Flawed: 'Most residents support the new park, so the park is a good use of public funds.' Now popularity is being used to establish that the park is genuinely worthwhile, which popular opinion alone can't show.
The test: ask what the conclusion claims. If it claims something is true, good, safe, or effective merely because it's popular, that's the flaw. If it only claims something about popularity or its consequences, it may be fine.
How the credited answer is worded
Flaw answers describe this abstractly. Look for phrasings like: 'takes the popularity of a view as evidence of its truth,' 'concludes that a practice is beneficial merely because it is widespread,' or 'relies on the number of people who hold a belief to establish that the belief is correct.'
Distinguish it from the appeal to authority flaw, which cites an expert or authority figure rather than the general public. Bandwagon is about the crowd; appeal to authority is about a single source's say-so. The LSAT sometimes offers both as answer choices, so confirm whether the premise pointed to a crowd or an expert.
A worked example
Stimulus: 'A recent poll shows that a clear majority of moviegoers consider the film a masterpiece. Critics who pan it are therefore simply out of touch — the film is plainly a great work of art.'
Diagnosis: the argument moves from 'most moviegoers love it' to 'it is a great work of art.' That treats popularity as proof of artistic quality. Whether a film is great is not settled by a head count.
Credited answer style: 'The argument presumes, without justification, that a work's artistic merit is established by the number of people who admire it.' That abstract description matches the move exactly.
A tempting wrong answer might accuse the argument of attacking the critics (ad hominem). There is a whiff of that, but the central, load-bearing error is the appeal to popularity — always anchor on the move the conclusion actually depends on.
Practice this on Verbloom
The flaw types blur together until you've seen each one enough to name it instantly. Verbloom's LSAT Logical Reasoning practice lets you drill Flaw questions and review which fallacy each argument commits, so appeal to popularity stops hiding behind similar-looking traps. You can try the flaw-question drills for free at verbloom.dev.
Frequently asked questions
Is the bandwagon fallacy the same as appeal to popularity?
Yes — 'bandwagon fallacy,' 'appeal to popularity,' and 'argumentum ad populum' all name the same error: treating the fact that many people believe or do something as evidence that it's true or correct.
How is appeal to popularity different from appeal to authority?
Appeal to popularity cites the crowd ('most people think...'), while appeal to authority cites a specific expert or authority figure ('Dr. Smith says...'). Both can be flawed, but they target different sources, and the LSAT sometimes lists both as answer choices to test whether you read the premise carefully.
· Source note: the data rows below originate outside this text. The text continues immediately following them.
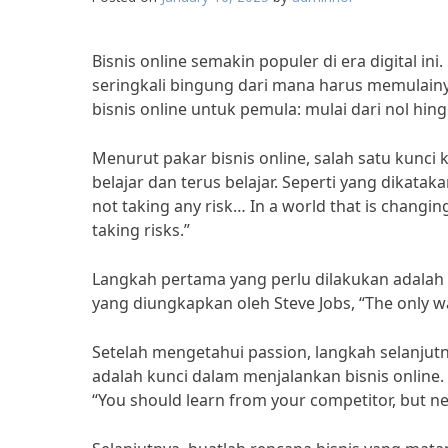
Bisnis online semakin populer di era digital i
seringkali bingung dari mana harus memulainya
bisnis online untuk pemula: mulai dari nol hin
Menurut pakar bisnis online, salah satu kunc
belajar dan terus belajar. Seperti yang dikatak
not taking any risk… In a world that is changing 
taking risks.”
Langkah pertama yang perlu dilakukan adalah 
yang diungkapkan oleh Steve Jobs, “The only wa
Setelah mengetahui passion, langkah selanjut
adalah kunci dalam menjalankan bisnis online.
“You should learn from your competitor, but ne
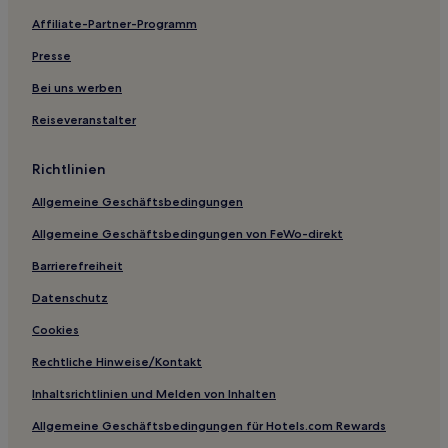
Affiliate-Partner-Programm
Toskana: Hotels
Familien in Novoli/San Donato
Presse
Haustierfreundliche in Montespertoli
Bei uns werben
Familien in Montespertoli
Reiseveranstalter
Hotels mit inbegriffenem Frühstück in Porta al Prato
Richtlinien
Haustierfreundliche in Porta al Prato
Allgemeine Geschäftsbedingungen
Familien in Signa
Allgemeine Geschäftsbedingungen von FeWo-direkt
Hotels mit Pool in Scandicci
Haustierfreundliche in Scandicci
Barrierefreiheit
Familien in Scandicci
Datenschutz
Business in Arcetri
Cookies
Familien in Arcetri
Rechtliche Hinweise/Kontakt
Hotels mit Parkplatz nahe Via dei Calzaiuoli
Inhaltsrichtlinien und Melden von Inhalten
Haustierfreundliche in Vaglia
Allgemeine Geschäftsbedingungen für Hotels.com Rewards
Familien in Campi Bisenzio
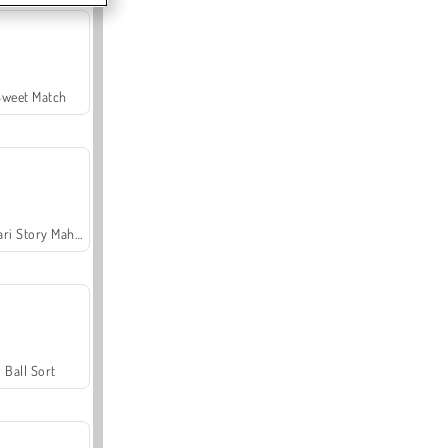
Sweet Match
Safari Story Mahjong
Ball Sort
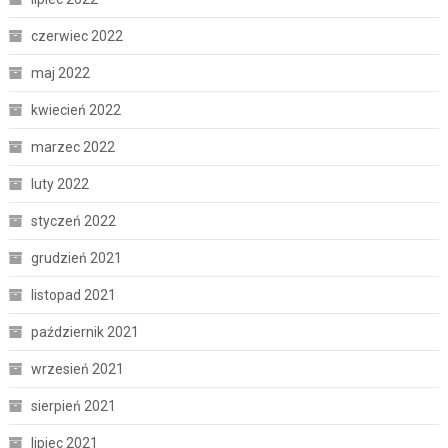
czerwiec 2022
maj 2022
kwiecień 2022
marzec 2022
luty 2022
styczeń 2022
grudzień 2021
listopad 2021
październik 2021
wrzesień 2021
sierpień 2021
lipiec 2021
Can citing popularity ever be valid on the LSAT?
Yes. If the conclusion is itself about popularity or its consequences — such as predicting an election outcome or market demand — using popularity as evidence is appropriate. The flaw only arises when popularity is used to establish that something is true, good, or effective.
Where does this flaw show up besides Flaw questions?
It appears in Parallel Flaw questions (match the bandwagon structure) and can underlie the gap in some Weaken and Assumption questions, where the argument quietly assumes that what's popular must be correct.